On 1/09/2012 5:05 a.m., Alex Rousskov wrote:
On 08/31/2012 09:01 AM, Alexander Komyagin wrote:
Alex, I figured it out, finally! The bug was in comm_connect_addr()
function (I suppose it is kernel-dependent though).
Consider following call trace:
1) Xaction starts ConnOpener in order to create new connection to ICAP
2) ConnOpener calls comm_connect_addr()
3) comm_connect_addr() initiates connection through connect() and
returns COMM_INPROGRESS
...since our ICAP service is too busy connection will eventually timeout
(connectTimeout_), so...
4) Comm::ConnOpener::timeout() is called
5) Comm::ConnOpener::timeout calls connect()
6) connect() calls comm_connect_addr()
7) comm_connect_addr() calls getsockopt(SOL_SOCKET, SO_ERROR) to check
current connection status
8) getsockopt(..) returns errno 0 <--- BUG
Actually, the bug is in step #5. If we timed out, we should not try to
connect again.
Step #8 seems correct -- from the OS point of view, internal Squid
timeout is not an error. If you fix step #5, step #8 will not happen though.
9) comm_connect_addr() returns COMM_OK so ConnOpener would think that
connection was successfully established and pass the connection back to
Xaction object, then we would have noteCommRead and noteCommWrote
exceptions and so on...
According to `man connect`, when connect() returns errno EINPROGRESS:
EINPROGRESS
The socket is nonblocking and the connection cannot be completed
immediately. It is possible to select(2) or poll(2) for
completion by selecting the socket for writing. After select(2)
indicates writability, use getsockopt(2) to read the SO_ERROR
option at level SOL_SOCKET to determine whether connect()
completed successfully (SO_ERROR is zero) or unsuccessfully
(SO_ERROR is one of the usual error codes listed here,
explaining the reason for the failure).
Actually ConnOpener uses SetSelect(..) in order to wait before calling
comm_connect_addr() (and connect() ) again, but timeout in fact breaks
the rule calling getsockopt() right after connect().
The above man page excerpt says to call getsockopt() after successful
select() notification. I think that is what we do now.

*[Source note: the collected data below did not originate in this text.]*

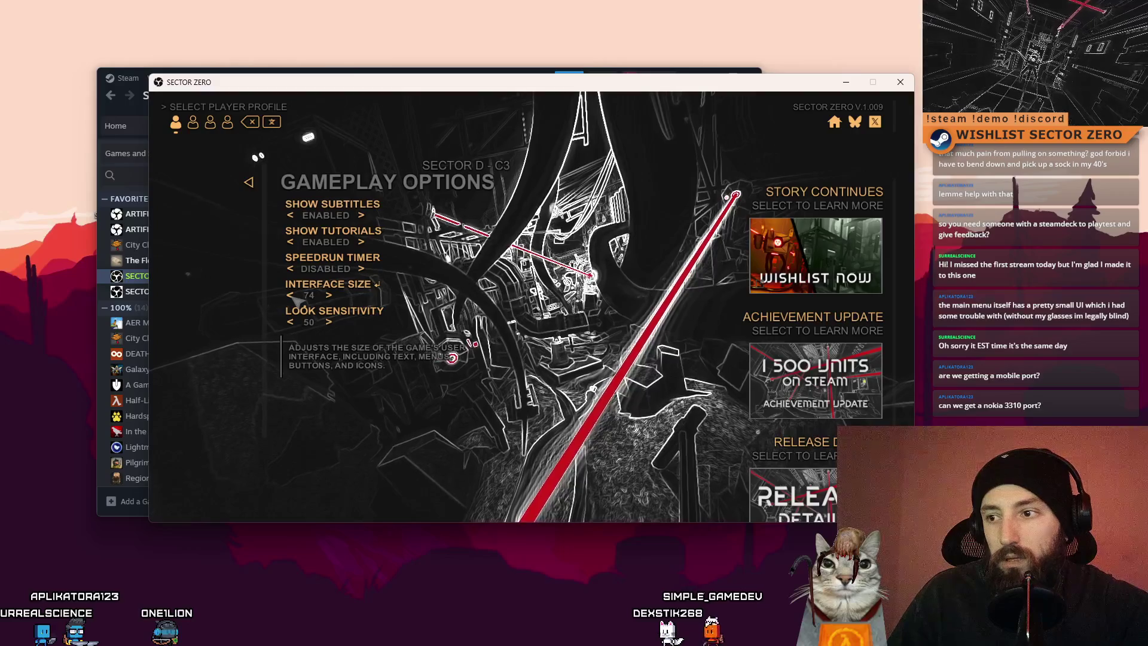
click(297, 301)
click(282, 297)
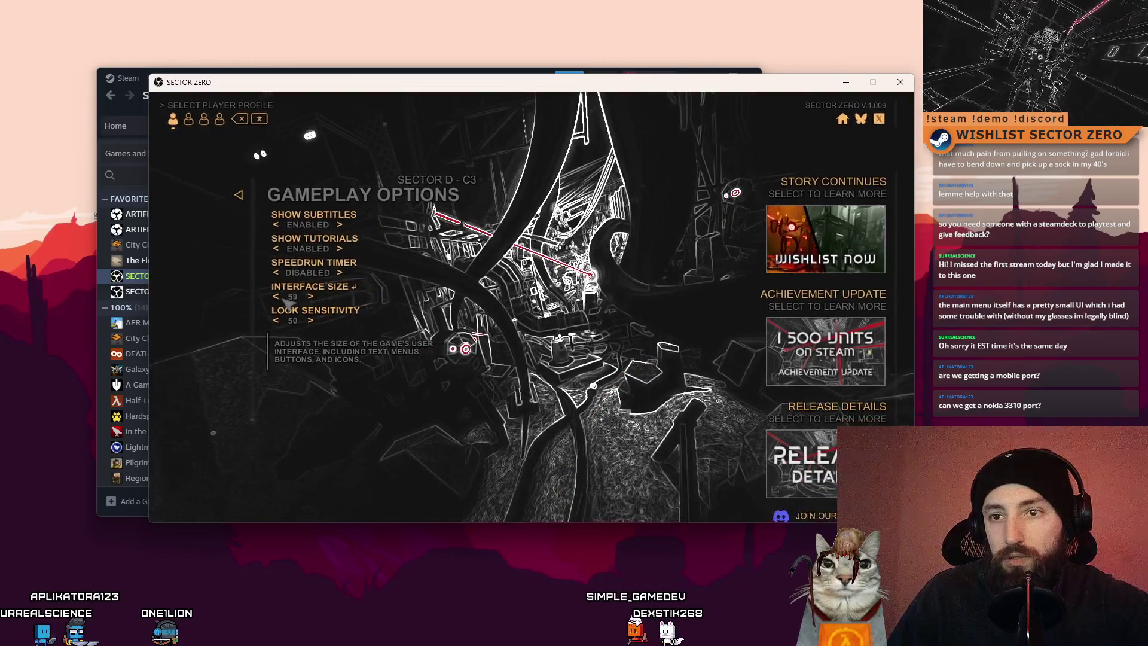
click(278, 303)
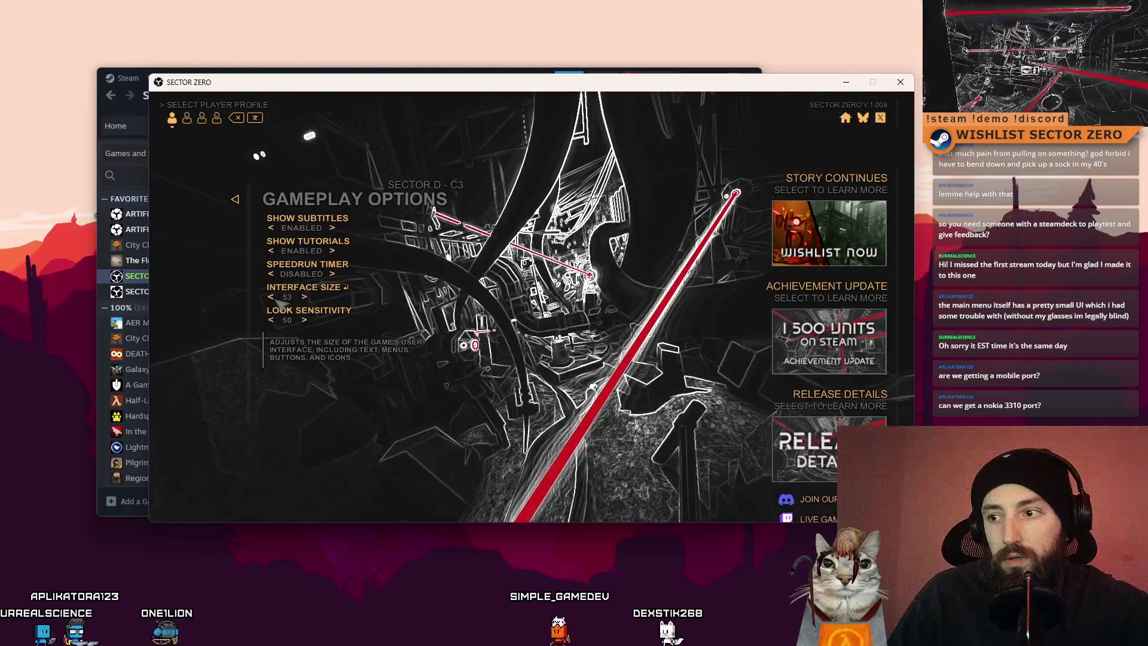
click(281, 305)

I do not think we are or should be calling connect() twice -- the OS
knows that we want to connect and does not need reminders. Note the
(!F->flags.called_connect) guard in comm.cc.
The "connect()" mentioned in step #5 and #6 is
Comm::ConnOpener::connect() which calls the comm.cc code.
If you are looking for connect-related bugs, I recommend fixing step #5
and also examining this hack:
x = connect(sock, AI->ai_addr, AI->ai_addrlen);
// XXX: ICAP code refuses callbacks during a pending comm_ call
// Async calls development will fix this.
if (x == 0) {
x = -1;
errno = EINPROGRESS;
}
I hope the above XXX code is no longer needed (and removing it will save
a lot of CPU cycles for everybody, not just ICAP!), but this needs to be
double checked using bzr logs to restore the exact reason behind that
hack and by examining the current ICAP code.
In my environment we use uClibc and rsbac kernel, but I suppose that the
problem may persist in other environment too.
I've attached two small patches. One - to avoid connection loss in case
client aborted the request before connection to the ICAP was established
(remember that "BUG: Orphaned..." stuff I asked you before?).
Another one is to actually fix the ICAP connection timeout (not only
ICAP actually) problem. Comments will be appreciated.
* For the conn-open-timeout patch:
Overall, I think this patch is fighting the side-effects of other bugs.
Most importantly, the timeout handler should abort the ConnOpener job on
the spot rather than go through one more select() try. I will comment on
specific changes below, just in case, but please keep this overall
problem in mind.
ConnOpener should be obeying squid.conf connect_retries option for
number of times it closes the socket, re-open and re-connect()s.
case COMM_INPROGRESS:
// check for timeout FIRST.
-if (squid_curtime - connectStart_ > connectTimeout_) {
+if (squid_curtime - connectStart_ >= connectTimeout_) {
debugs(5, 5, HERE << conn_ << ": * - ERR took too long already.");
Please revert this change. In theory, we can be called back again before
(squid_curtime - connectStart_) changes. Not a big deal, of course, (the
equality should be a very rare event) but the old code was more accurate
from logic/math point of view.
Also, if the debug message were to print by how much we were late,
printing zero would look strange.
If there is some hidden side-effect or dependency here that I missed,
please let me know (but note that I think this code must not be called
from the timeout handler -- as discussed above, the timeout handler
should abort instead of double checking whether there is a timeout).